The omnipresence of hygge makes it almost impossible to provide a suitable definition in a mere few sentences. For some Danes there’s nothing that leads to more hygge than a relaxing afternoon spent in your living room, listening to your favourite music, putting the fire on and watching the wet and windy autumnal weather out of the window - whereas for others, a day at the office spent with nice colleagues would be treated as an equally pleasant experience. Everyone experiences hygge differently and to different degrees. I have even heard from Danes that called an oral exam hyggelig - no word of a lie! In this context, it didn’t mean that the exam was a piece of cake, but rather that the exam wasn’t ‘unhyggelig’ (the opposite of hygge) and the examinee went into the exam feeling relaxed. Relaxation is definitely something that occurs as a result of hygge and is quite important for many Danes. But relaxation isn’t the only thing that hygge creates.

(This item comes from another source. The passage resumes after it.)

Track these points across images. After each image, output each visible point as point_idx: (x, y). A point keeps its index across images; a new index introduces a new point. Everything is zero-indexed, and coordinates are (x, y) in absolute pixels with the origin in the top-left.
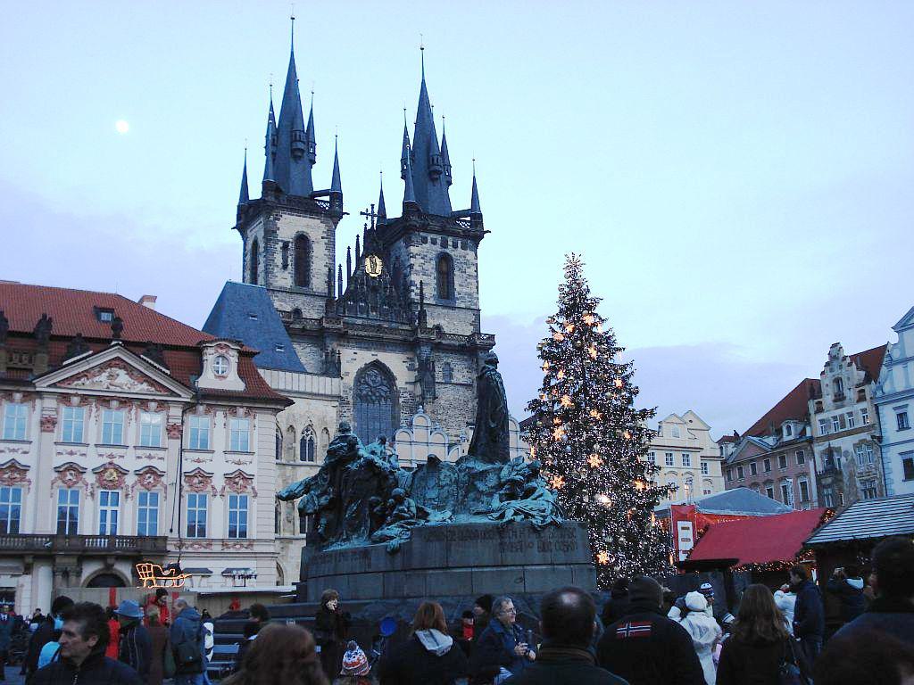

Shared joy is essentially double the amount of joy
Hygge offers every person the chance for retreat and allows them a rest day or some time off, and without having to feel guilty about it. And this is regardless of whether your day-to-day is especially stressful or if you are craving holiday. The feeling of comfort or comfortableness is the important thing here - the pleasant feeling you get when you watch your favourite TV series or go for a coffee with your best friend, for example. The social aspect is just as important, whether it’s with family or friends. Shared joy is essentially double the amount of joy. Hygge is an emotional concept and Danes enjoy sharing it this experience.
By the way, the Danes also have a verb for the practice of hygge, which is, surprisingly enough, the same word. Danes get a particularly large amount of hygge from their own homes. This could be because, for one, Danes place a lot of emphasis on their interiors and the ways things are arranged. Where better to truly relax than in the living room, replete with a cosy seating area such as a sofa, candle-light and warm drinks to help you leave all your cares behind. But it’s also certainly linked to the weather, as Denmark isn’t exactly notorious as a place for sun and warm temperatures. A comfortable home and a pleasant get-together with your loved ones is perfect compensation and is very effective at preventing the widespread autumnal blues. It’s no coincidence that Danes are amongst the happiest people in the world, as they have learnt to make the most out of bad weather and to make their homes as comfortable as possible.
A pair of comfy socks are a hygge necessity
As well as the setting and the social aspects of hygge, indulgence also plays an important role – a conscious consumption of tasty treats. Hot drinks are very popular, especially coffee, tea and hot chocolate for children, combined with homemade cakes or oven fresh cinnamon buns, which can be enjoyed and shared round a group on a Sunday. You shouldn’t have a guilty conscience here because of the calories either, but consciously savour an afternoon that’ll do you a world of good and help you appreciate the good things in life.
Presumably the desire for hygge is the reason why Denmark is such a popular tourist destination for German tourists. In turbulent, crisis-stricken times everywhere in the world, there’s nothing better than leaving behind your daily woes. A nice holiday home on an idyllic beachside, indulging in tasty treats at a get together with close friends guarantees a maximum boost to your well-being. That is hygge.